7. The Gamble on Messaging
The final gamble revolves around the effectiveness of each party’s messaging campaign next year. The Republicans understandably see no need to change their approach to next year’s midterm campaign, as they have won three of the last four first-term midterms (1994, 2002, and 2010). They appear eager to bank on a low overall turnout, where their wedge issue narratives on the dangers of inflation, national security, immigration, crime, guns, and now parental control of schools could prove potent. Republican midterm campaigns rarely get bogged down in the nitty-gritty of issue development; instead they intrinsically gravitate toward crafting a narrative for a given year’s most fractious issues.
For Democrats, the task is shaking awake the younger and minority voters who traditionally fail to participate in midterms, while also comfortably carrying independent voters. Democratic campaigns also tend to eschew the potency of a clear narrative, mistakenly thinking that laundry lists of issues will woo voters. So they tend to lose midterms unless the wind is at their back, as in 2006 (send Bush a message on Iraq) and 2018 (pushback against Trump).

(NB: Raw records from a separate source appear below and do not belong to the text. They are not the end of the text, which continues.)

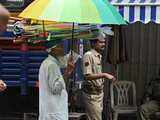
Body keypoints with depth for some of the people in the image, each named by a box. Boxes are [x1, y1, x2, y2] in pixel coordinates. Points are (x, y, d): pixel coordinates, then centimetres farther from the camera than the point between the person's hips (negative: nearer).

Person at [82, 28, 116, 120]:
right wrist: (104, 75, -27)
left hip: (99, 92, 9)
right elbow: (87, 76, -24)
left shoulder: (99, 56, 13)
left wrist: (106, 77, 9)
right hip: (92, 94, -9)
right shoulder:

To have any hope of winning, Democrats would need to change their approach to messaging in 2022. They would have to embrace campaign narratives that unite their coalition while also resonating with independent voters. What might this look like? At the national level, a TV ad campaign messaging on what they have done on the economy and COVID. Underneath that macro messaging on the economy (with a strong undercard addressing climate change), they would need to develop a narrative around protecting our democracy against violence and infringement on the right to vote, while microtargeting the concerns of female voters should the Supreme Court overturn Roe v. Wade. That approach would give the Democrats a fighting chance to change the turnout pattern back their way, particularly among younger and minority voters, while reclaiming a favorable gender gap and keeping the Republicans on the defensive among independents down the stretch of next year’s campaign.

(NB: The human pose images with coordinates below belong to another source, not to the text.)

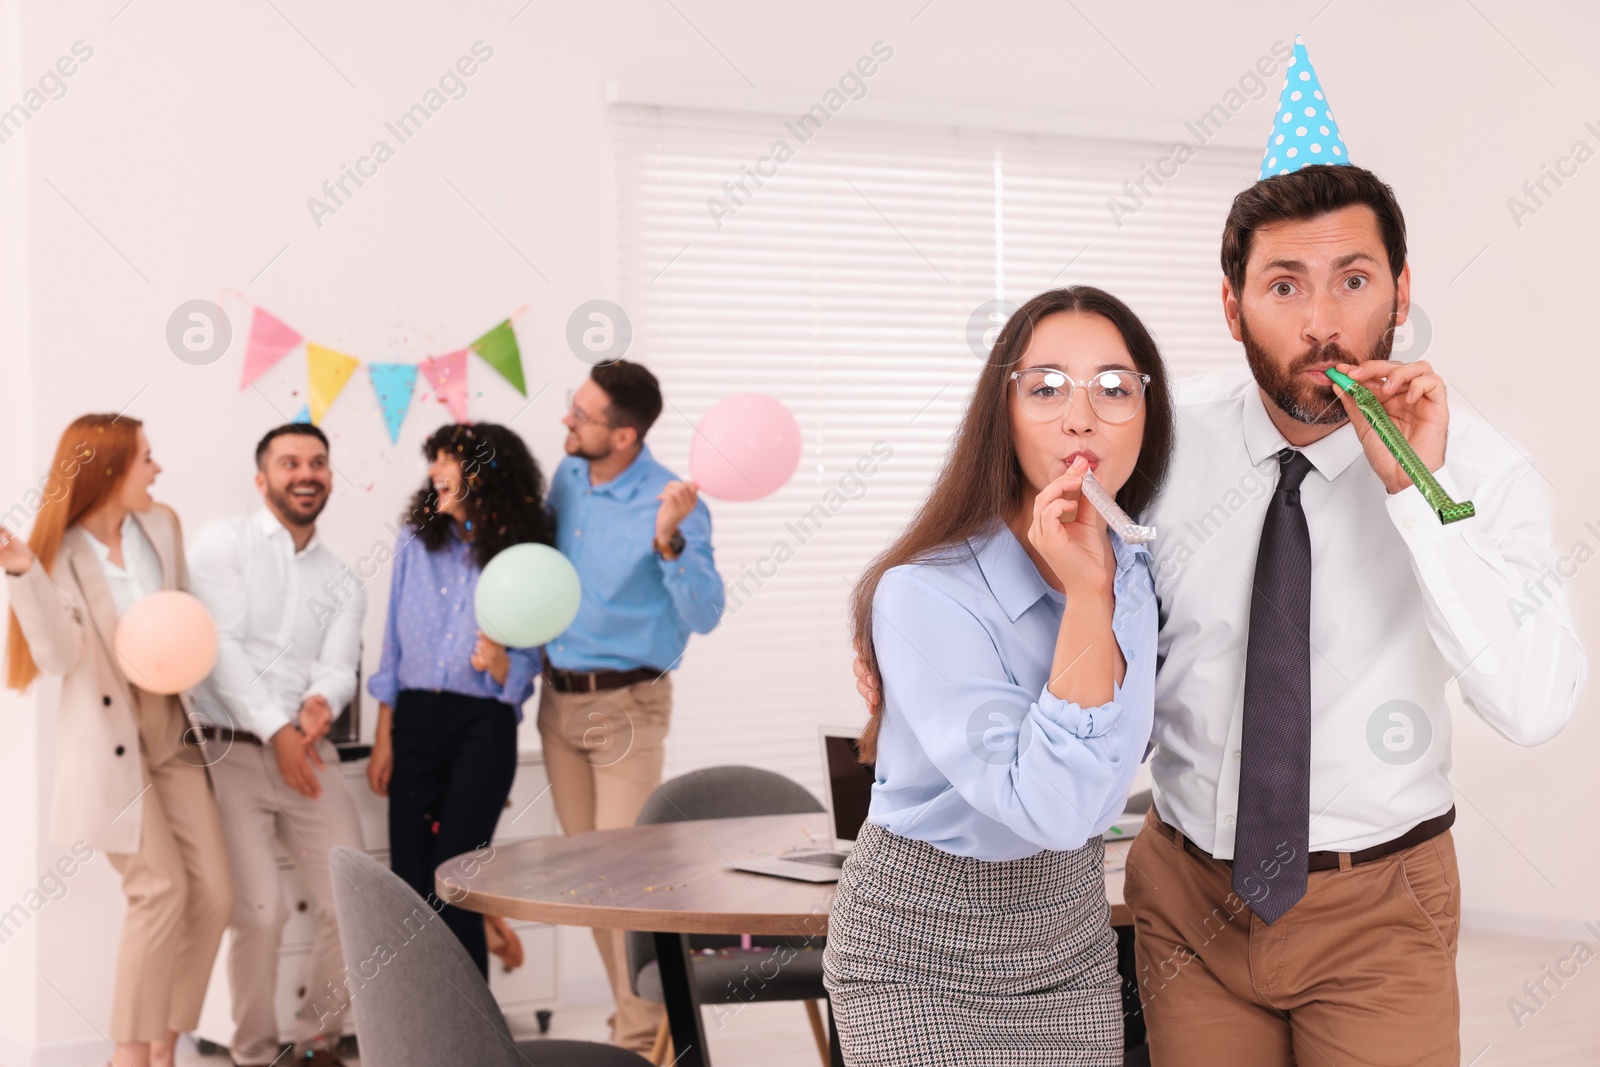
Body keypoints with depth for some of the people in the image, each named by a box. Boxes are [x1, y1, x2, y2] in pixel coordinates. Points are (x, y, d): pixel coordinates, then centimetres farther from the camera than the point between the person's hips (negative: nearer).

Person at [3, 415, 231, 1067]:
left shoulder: (161, 526, 4)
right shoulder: (59, 553, -11)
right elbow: (59, 657, -22)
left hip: (171, 737, 6)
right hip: (107, 745, -5)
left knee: (212, 891, -1)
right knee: (161, 890, -13)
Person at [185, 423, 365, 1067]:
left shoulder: (342, 583, 15)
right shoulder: (224, 542, 1)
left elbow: (339, 667, 2)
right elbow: (220, 644, -9)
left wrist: (321, 703, -22)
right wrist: (276, 730, -15)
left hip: (307, 755, 4)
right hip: (229, 753, -4)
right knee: (260, 913, -13)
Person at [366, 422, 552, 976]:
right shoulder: (416, 545, 9)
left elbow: (524, 671, -1)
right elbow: (394, 647, 11)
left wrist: (496, 661, -24)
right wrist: (383, 739, 7)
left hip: (483, 727, -3)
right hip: (415, 719, 3)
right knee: (409, 881, 0)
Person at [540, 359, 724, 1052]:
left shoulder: (670, 505, -17)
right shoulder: (567, 477, 3)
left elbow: (704, 616, -24)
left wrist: (668, 541, -37)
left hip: (627, 705, -7)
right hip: (559, 699, 7)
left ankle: (644, 1036, 0)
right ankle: (634, 1011, 22)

Bottom line: Republicans have their traditional wedge-issue approach to midterms at the ready. For any chance of competing, Democrats will need clear, hard-hitting messaging that looks and sounds less like propaganda than most of their recent advertising does.
To end as I began, no one really knows yet how the 2022 midterms will turn out. Today, the Democrats’ prospects look daunting. Yet when you look closely at the conventional wisdom, what you find is that underpinning it is a series of rather extreme bets on where events will lead voters. Until those bets are paid off, no one can confidently handicap the denouement of the midterms.
The current odds and the historical trends certainly favor the Republicans. But perhaps Democrats can make their own luck next year, provided they catch a break on the economy and COVID by next fall and if they also encase their campaigns with a persuasive message-based narrative. In a rising tide economy, a compelling campaign narrative aimed at “Preserving American Democracy As We Know It” while proclaiming “The American Dream for All Americans” might just move a nation.